I was in my bathtub the night before Thanksgiving when I found out my daughter Evelyn had autism. I had been obsessively checking her MyChart for weeks to see if her doctors had updated their clinical notes regarding her autism evaluation. Finally, there it was in black and white: Level 3 Autism Spectrum Disorder.
You hear parents talk about how upset they are when hearing their child’s diagnosis, but I cannot say that I felt any of that. Not that it would be wrong if I did, but I had moved past sadness long ago. At this point, I was ready for answers. An official diagnosis was just confirmation of what I had already expected. But what I didn’t know would come next was an intense longing to find out why. The only thing I could focus on was that it had to be my fault in some way or another.
I started thinking of all the reasonable (and completely unreasonable) things I could have done to possibly “cause” her autism. Meticulously obsessing over what I did in my pregnancy and how I raised her in her first year of life became a compulsion. Had the Zofran or Zoloft I was taking caused her autism? Was she sat in front of the TV too much as a baby? Are we living with unknown air pollutants? What did I do wrong? In hindsight, some of these thoughts were a bit of a stretch — the medical community might even argue them unrealistic. But even knowing that these things were unlikely, my thoughts still spread like wildfire. I was making myself sick with that dark, obsessive, guilty feeling.
My husband told me I needed to start accepting that we may never know why our child is autistic when hope came to us in the form of a referral for genetic testing.
We ended up choosing a geneticist at Riley Children’s Hospital in Indianapolis, a hospital ranked by the U.S. News and World Reports as one of the top children’s hospitals in the country. Not to my surprise, Evelyn’s geneticist was nothing short of astounding. He looked her over from the top of the head to the bottom of her toes, making sure to tell us everything he was doing. He made a few remarks about a couple of subtle, physical differences she carried, and recommended we move forward with a genetic and chromosomal panel. My DNA, my husband’s DNA, and Evelyn’s DNA were collected via a cheek swab, and then we began the waiting game.
Four months later, we received a call from one of the genetic counselors telling us that Evelyn had three uncertain genetic mutations. As our genetic counselor pointed out, there are three categories genetic mutations (or changes) can fall: positive, negative, or uncertain.
A positive classification means that the mutation is pathogenic or likely pathogenic, whereas a negative classification means the mutation is benign or likely benign. In an uncertain classification, it means that the variant has unknown significance. It could go either way, but what this means is that researchers aren’t far enough in their studies to know for sure.
It’s also important to note that many of us have small mutations in one way or another that might not mean anything.
We originally scheduled a follow-up appointment for five months down the road, but that day, we got a call from the office asking if we could make it in that week. Three days later, we headed back to Riley to go over our daughter’s results.
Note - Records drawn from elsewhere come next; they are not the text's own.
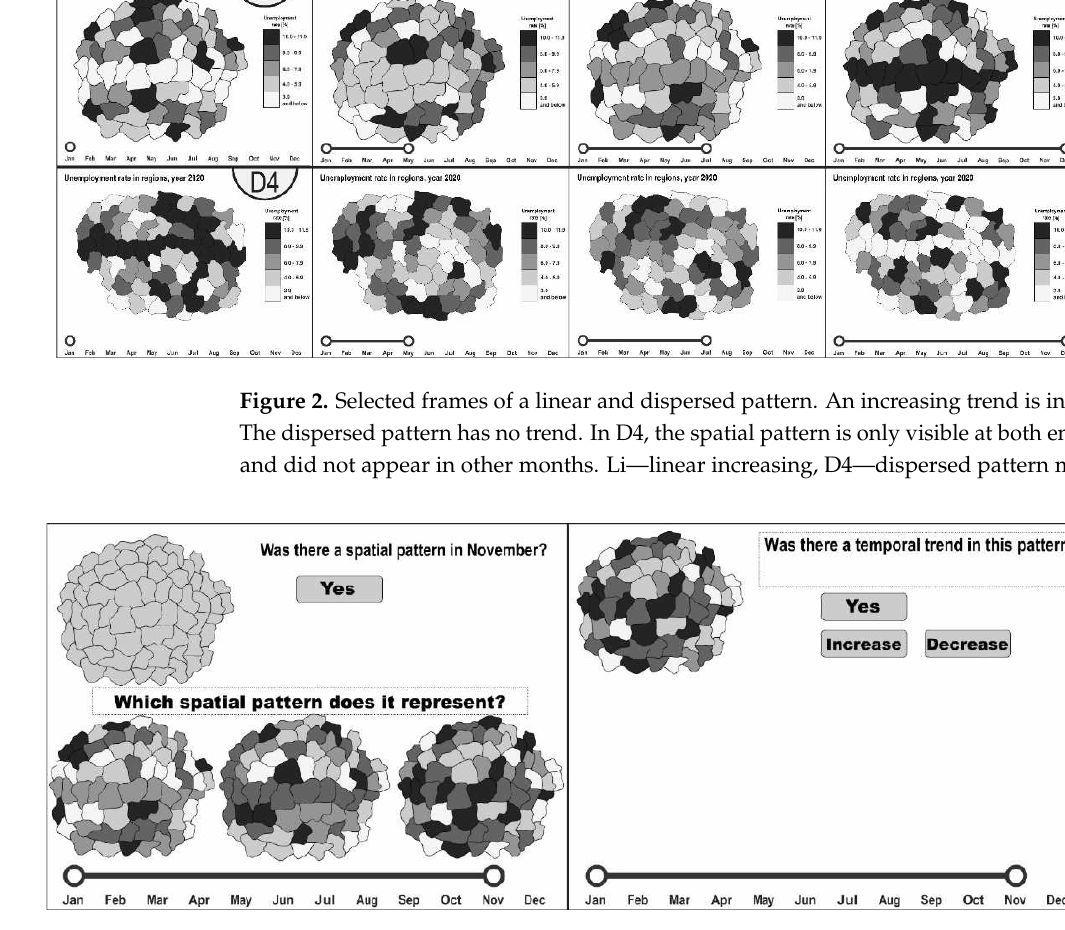
Figure 3. An interactive protocol for the participants’ responses was presented after each animated map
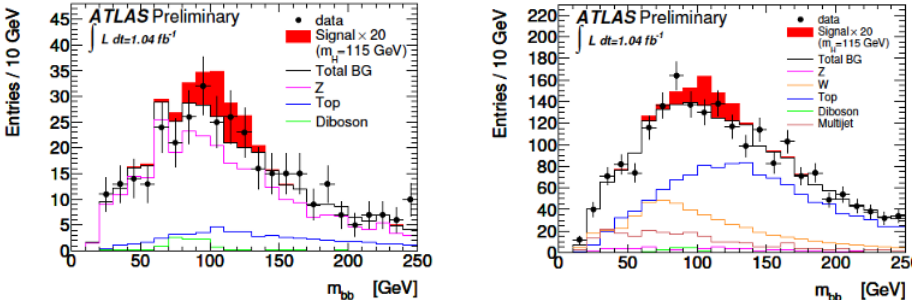
Fig. 1. The di- b -jet invariant mass for ZH → llb ¯ b (left) and WH → l ν b ¯ b (right) for m H = 115 GeV. The signal distribution is enhanced by a factor of 20 for visibility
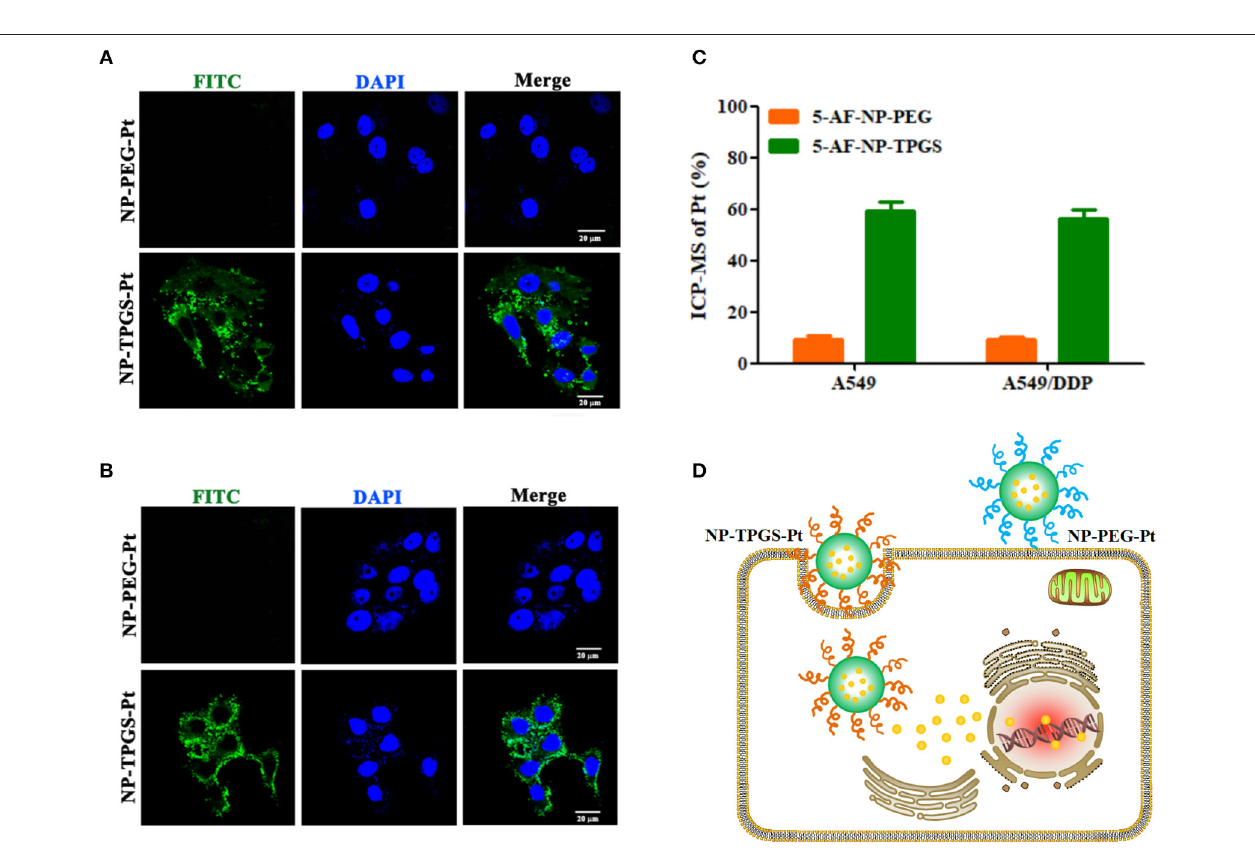
three Oxaliplatin formulations were significantly boosted, to those of Oxaliplatin and NP-PEG-Pt ( Figure 7B ).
From there, we were told that Evelyn and my husband both had one copy of the FRAS1 gene, making them both a carrier of Fraser Syndrome (a rare genetic disorder that causes fusion of the eyelids, fingers, and toes, as well as genitalia and urinary tract abnormalities, and severe organ function abnormalities). Thankfully, this syndrome won’t affect either of them just because they are carriers. But, if they were to have a child with another carrier of Fraser Syndrome, there would be a 25% that that child would have the condition or a 50% chance that they would be a carrier. As it is now, our other children have a 50% chance of being carriers as well.
We would have never known this without genetic testing, but it wasn’t that particular mutation that had the geneticists so intrigued. When we were greeted by the genetic counselor, she looked at me and said, “Well, Evelyn is one of a kind. It’s really interesting because there are no reported cases of the combination/type of two of her mutations.”
By the time the doctor came to see us, he brought two other geneticists and one med student from Indiana University with him. We were told that Evelyn has changes in both copies of her PCLO gene, which is thought to be associated with early brain development. One of those mutations was passed on from me, and one from her dad — she received both of our mutations in a single gene.
He explained how it would be difficult to say how these genetic mutations would affect Evelyn having never seen her specific pattern before, but he gave us hope by introducing us to the IU med student sitting with her clipboard in the corner. He told me her name (although, I’m ashamed to say I can’t remember it) and said that she and her team would be researching these changes, and they were hopeful they would be closer to answers within the next couple of years.
But what her geneticist did for me at the end of her appointment was perhaps the most reassuring part of the entire meeting. He made a point to look me in the eye and say, “I do not believe you did anything to cause your daughter’s autism. We believe that her autism is due to these genetic changes.”
The weight of all the blame I’d been carrying was lifted from my shoulders, and I sobbed. Right there in that office, in front of all those strangers, I ugly cried. It has never mattered to me that Evelyn is different — autism is a part of who she is and I couldn’t imagine her being anyone else. Finding out that she has a few genetic mutations isn’t going to change the course of her life, but it has brought me and my husband peace of mind for ours.